A previous job back in the mid-2010s found Stuart Lilley visiting operators within the food industry, identifying their food waste and then finding ways to divert that waste from landfills to livestock feed.

“We were really successful at doing that,” he said about his time as a business development consultant with Enterra Feed Corp.

“But every day I was doing it … I was taken aback by how much of the food should have been recovered for people.”

He began envisioning a system where excess food went back to people first, then to livestock and that whatever remained could still avoid the fate of a landfill or composting facility.

Lilley, founder and chief visionary officer of Langley-based ReFeed Canada Farm Ltd., is now seeing that vision come to fruition with the spring launch of his company’s vertical worm farm, a chrome, three-level setup featuring a pair of 14-metre-long beds on each level, where more than 450 kilograms of worms and feed reside in each bed.

“We created this whole, complete close-loop system,” Lilley said, adding 100 per cent of the produce ReFeed sorts through is ultimately able to be used in some capacity.

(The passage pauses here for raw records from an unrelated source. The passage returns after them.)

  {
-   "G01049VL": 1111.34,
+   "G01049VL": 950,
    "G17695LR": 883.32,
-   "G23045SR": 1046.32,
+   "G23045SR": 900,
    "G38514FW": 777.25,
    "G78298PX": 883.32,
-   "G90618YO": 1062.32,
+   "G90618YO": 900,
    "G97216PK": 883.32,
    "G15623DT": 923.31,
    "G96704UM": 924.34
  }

The business model sees produce warehouses, distributors and importers pay ReFeed to collect by-product that would otherwise be used for composting.

“That to me is a sustainable system. To do it for free, there's no value,” Lilley said. “And unfortunately, I've seen so many iterations of those companies come and go.”

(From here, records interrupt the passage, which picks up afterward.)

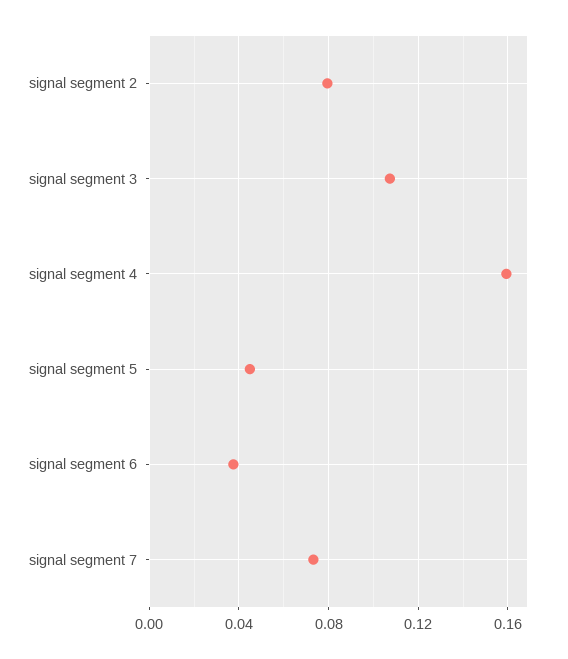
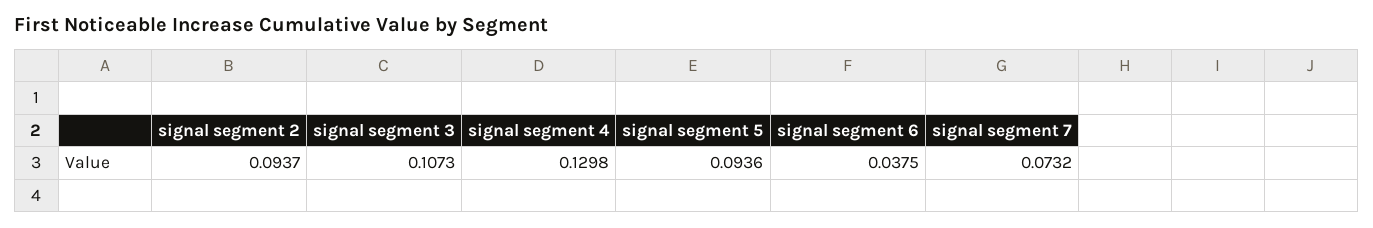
  {
-   "signal segment 2": 0.08,
+   "signal segment 2": 0.0937,
    "signal segment 3": 0.1073,
-   "signal segment 4": 0.16,
+   "signal segment 4": 0.1298,
-   "signal segment 5": 0.045,
+   "signal segment 5": 0.0936,
    "signal segment 6": 0.0375,
    "signal segment 7": 0.0732
  }

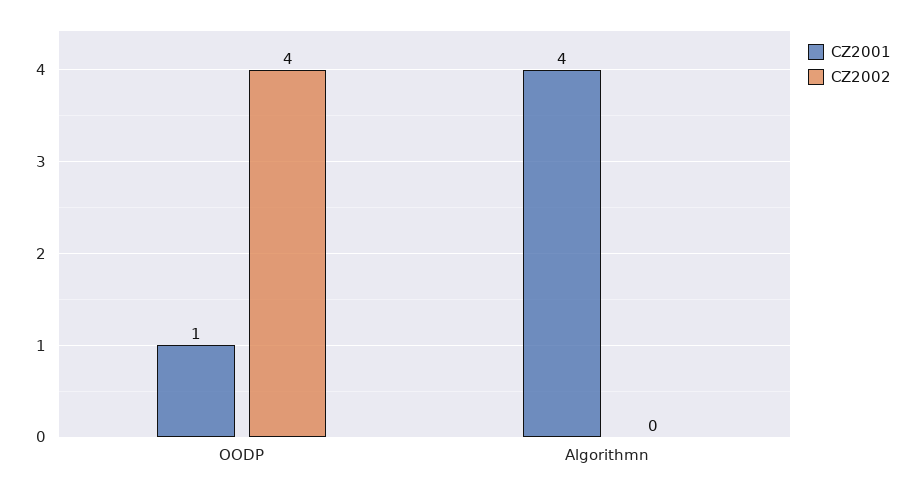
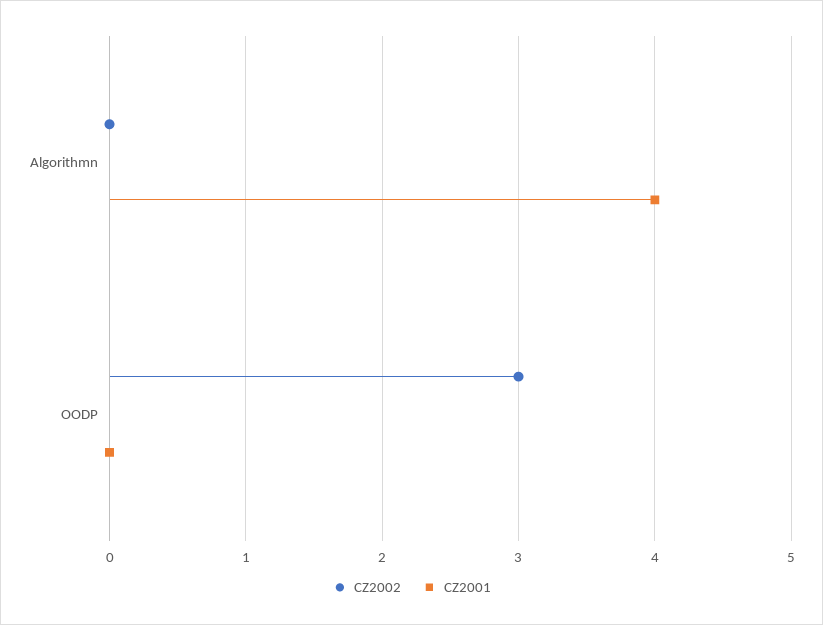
  {
    "CZ2001": {
-     "OODP": 1,
+     "OODP": 0,
      "Algorithmn": 4
    },
    "CZ2002": {
-     "OODP": 4,
+     "OODP": 3,
      "Algorithmn": 0
    }
  }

ReFeed workers then sort the excess produce between what’s fit for human consumption and what’s best for livestock feed. The produce and livestock are delivered to organizations like food banks and dairy farms, respectively, which in turn pay ReFeed for that service.

“It reduces the cost and the requirements for food banks and other charities from having to do it themselves, which would have been their own costs, and reduces their labour,” Lilley said.

Last year ReFeed recovered 2.7 million kilograms of produce this way, while what remains is going into ReFeed’s vertical worm farm.

The worms live in their beds and consume a “special blend of inputs” that the company processes into their feedstock, which the worms in turn poop out, according to Lilley.

About six million worms can live within ReFeed’s three-level vertical worm farm when it’s at full capacity, eating and pooping out about 1,000 kilograms of manure – or worm castings – a day (the modular farm system can support a fourth level, if needed).

The castings are then used for products such as organic fertilizer that consumers might use for home gardening.

“We also create products for agricultural purposes to support farmers converting to regenerative agriculture over conventional,” Lilley said, referring to the practice of focusing on soil health rather than crop yield.

For example, farmers can pay ReFeed to take their own manure cakes, centrifuge the manure and then use that product as feed for the worms. The products that come out of the subsequent worm castings can then be used for regenerative farming practices.

“So whether it's for the consumer or products for the farm, everything is coming from a source of a by-product that's local,” Lilley said. 

The worms are sourced from both Canadian suppliers as well grown on-site by ReFeed. So far two of the farm’s beds are filled with worms, while Lilley expects the farm to be at full capacity (all six beds) by early next year.

“Our growth strategy is to have these facilities across the country so that you're creating localized manufacturing facilities of soil microbiology and soil amendments that are going to be needed as we focus on localized food security,” he said.